Я сидел, прихлебывая пиво, хотя она отвернулась от меня. На вокзале было тихо. В окне за вокзалом над многоэтажным домом виднелись неоновые очертания коньячной бутылки; она постоянно висит там на небе, и в ее толстом брюхе светится силуэт человека, пьющего вино. А по фронтону многоэтажного дома пробегают беспрерывно меняющиеся строчки рекламы: огненные буквы внезапно как бы выскальзывают из пустоты. Я медленно читал: БУДЬ УМНЕЙ - строчка исчезла - НЕ БОЛЕЙ - вылетело из темноты. Потом несколько секунд ничего не было видно, и меня охватило странное чувство ожидания. ДОЛОРИН - буквы вновь появились и пропали в пустоте, и опять несколько секунд ничего не было видно, но потом сразу зажглась целая фраза: С ПОХМЕЛЬЯ ПЕЙ, - и три, четыре раза подряд в пустоте вспыхивала красная надпись: ПЕЙ ДОЛОРИН. Потом появились ядовито-желтые буквы: ДОВЕРЯЙ СВОЕМУ АПТЕКАРЮ!

- Фред, - сказала вдруг Кэте, - мне кажется, если мы будем говорить о том, о чем ты спрашивал, у нас ничего не получится. Поэтому я не хочу об этом говорить. Ты сам должен решить, что делать, но даже если я беременна, я не хочу, чтобы ты вернувшись домой, опять брюзжал и бил детей, зная, что они ни в чем не виноваты. Я не хочу. А потом мы начнем кричать друг на друга. Этого я тоже не хочу. Но и приходить к тебе я больше не могу.

Она все еще лежала, повернувшись ко мне спиной, и оба мы уставились на светящуюся надпись на фронтоне многоэтажного дома, которая менялась теперь все чаще и все неожиданней; буквы были всех цветов радуги, и они все время выписывали в ночи одну и ту же фразу: ДОВЕРЯЙ СВОЕМУ АПТЕКАРЮ!

- Ты слышишь?

- Да, - сказал я, - слышу. Почему ты не можешь больше приходить ко мне?

- Потому что я не проститутка. Я ничего не имею против проституток, Фред, но я не проститутка. Мне тяжело встречаться с тобой и быть с тобой то в парадном разрушенного дома, то в поле, а потом возвращаться домой. У меня всегда бывает такое чувство, будто ты забыл сунуть мне в руку пять или десять марок, перед тем как я сяду в трамвай. Не знаю уж, сколько получают эти женщины за то, что отдаются.

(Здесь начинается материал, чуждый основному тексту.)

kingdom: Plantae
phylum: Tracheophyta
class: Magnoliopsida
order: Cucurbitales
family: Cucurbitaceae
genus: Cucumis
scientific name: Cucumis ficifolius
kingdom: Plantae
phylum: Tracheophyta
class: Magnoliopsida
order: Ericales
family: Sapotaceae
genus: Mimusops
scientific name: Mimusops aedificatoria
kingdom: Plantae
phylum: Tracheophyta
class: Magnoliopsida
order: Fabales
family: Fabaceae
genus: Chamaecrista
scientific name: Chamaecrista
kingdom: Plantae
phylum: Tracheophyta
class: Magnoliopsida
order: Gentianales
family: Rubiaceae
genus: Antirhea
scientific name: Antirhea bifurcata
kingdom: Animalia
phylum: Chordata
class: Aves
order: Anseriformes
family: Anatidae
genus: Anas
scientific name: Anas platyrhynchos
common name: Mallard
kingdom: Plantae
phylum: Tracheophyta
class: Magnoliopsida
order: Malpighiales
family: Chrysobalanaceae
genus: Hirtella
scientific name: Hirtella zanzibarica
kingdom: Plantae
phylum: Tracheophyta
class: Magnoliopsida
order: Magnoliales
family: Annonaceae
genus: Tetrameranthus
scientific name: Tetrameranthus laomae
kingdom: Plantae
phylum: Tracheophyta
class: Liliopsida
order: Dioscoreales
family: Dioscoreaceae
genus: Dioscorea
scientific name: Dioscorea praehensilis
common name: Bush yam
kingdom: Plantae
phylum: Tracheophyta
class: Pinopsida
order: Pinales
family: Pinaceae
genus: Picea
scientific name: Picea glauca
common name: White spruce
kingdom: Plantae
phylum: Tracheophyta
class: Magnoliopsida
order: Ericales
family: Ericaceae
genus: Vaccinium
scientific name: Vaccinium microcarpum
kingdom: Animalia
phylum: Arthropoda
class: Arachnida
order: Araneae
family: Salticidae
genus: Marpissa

- Думаю, что они получают гораздо меньше. - Я допил пиво и, повернувшись к стене, посмотрел на зеленоватые обои, на узор в форме сердца. - Значит, мы расходимся.

- Да, - сказала она, - по-моему, так будет лучше. Я не собираюсь принуждать тебя, Фред, ты же знаешь меня, но думаю, будет лучше, если мы разойдемся. Дети ничего больше не понимают - правда, они верят, когда я говорю им, что ты болен, но под словом "болен" они подразумевают что-то совсем другое. Кроме того, на них действует вся эта болтовня в доме. Дети уже становятся взрослыми, Фред. Мало ли какие недоразумения могут возникнуть. Некоторые думают, что ты завел себе другую. Но ведь у тебя никого нет, Фред?

Мы все еще лежали, повернувшись спиной друг к другу, и разговор звучал так, словно она обращалась к кому-то третьему.

- Нет, - сказал я, - у меня никого нет, ты же знаешь.

- Такие вещи никогда нельзя знать точно, - сказала она, - иногда я сомневалась, потому что не знала, где ты живешь.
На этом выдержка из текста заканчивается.